Additionally, there is no basis in the record to disturb the board’s determination that the school appropriately responded to an incident in March 2018 that resulted in the school calling 911. The evidence in the record suggests that, on the day in question, the student was agitated and presented a danger to himself and others. School officials attempted to calm the student but were unable to do so. The fact that the student was not agitated when police officers later arrived at the school does not prove that he did not initially exhibit such behaviors. Complainants were not present during this interaction and have presented no evidence to contradict the school’s account.
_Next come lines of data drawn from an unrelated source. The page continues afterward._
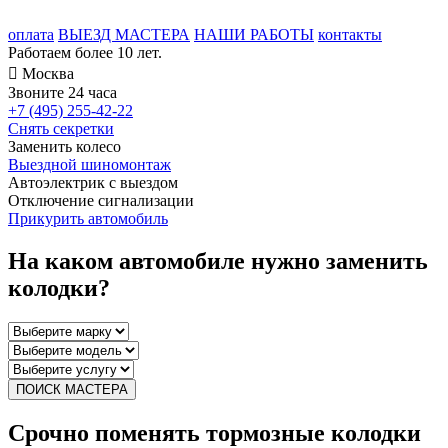
оплата
ВЫЕЗД МАСТЕРА
НАШИ РАБОТЫ
контакты
Работаем более 10 лет.

Москва
Звоните 24 часа
+7 (495) 255-42-22
Снять секретки
Заменить колесо
Выездной шиномонтаж
Автоэлектрик с выездом
Отключение сигнализации
Прикурить автомобиль
На каком автомобиле нужно заменить
колодки?
ПОИСК МАСТЕРА
Срочно поменять тормозные колодки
Consequently, I find that school officials appropriately responded to the March 2018 incident.
However, it appears that the school failed to prepare incident reports concerning violent and disruptive incidents involving the student, including hitting, deliberate urination, and grabbing a staff member. These incidents should have been reported in a Discipline Incident Report or Incident Report Form in accordance with school policy.[2] In addition, the school failed to report many of these incidents via the statewide uniform safety and educational climate (“SSEC”) reporting system,[3] which is required by Education Law § 2802 and Section 100.2 (gg) of the regulations of the Commissioner, and which is applicable to charter schools pursuant to Education Law § 2854 (1) (b). I admonish the school to report all violent or disruptive incidents in a timely and accurate manner.
Finally, in accordance with the federal Family and Educational Rights and Privacy Act (see 34 CFR 99.10) and Education Law § 2-d, parents have the right to inspect and review the complete contents of their children’s educational record. The school did not respond to complainants’ requests for copies of the incident reports related to the student’s conduct. I admonish the school to respond to any such requests.
I have reviewed complainants’ remaining contentions and find them to be without merit.
THE COMPLAINT IS SUSTAINED TO THE EXTENT INDICATED.
IT IS ORDERED that Children’s Aid College Prep Charter School ensure that all staff prepare and fully complete Discipline Incident Reports and Incident Report Forms for all student incidents, in accordance with its policies; and
IT IS FURTHER ORDERED that Children’s Aid College Prep Charter School ensure that all instances of violent or disruptive incidents, as well as incidents of discrimination, harassment, bullying, and cyberbullying are reported to the New York State Education Department, in accordance with Education Law § 2802, and sections 100.2 (gg) and 100.2 (kk) of the regulations of the Commissioner.
IN WITNESS WHEREOF, I, Betty A. Rosa, Commissioner of Education of the State of New York for and on behalf of the State Education Department, do hereunto set my hand and affix the seal of the State Education Department, at the City of Albany, this day of 2022.
Commissioner of Education
[1] Complainants also suggest that the school’s failure to meet the student’s needs compels expungement of various disciplinary incidents from his record. Given the above findings, there is no basis in the record to order expungement of these suspensions.
[2] While the record reflects that the school generated some reports, many were not signed or dated.
[3] This system was formerly known as the violent and disruptive incident reporting system (“VADIR”).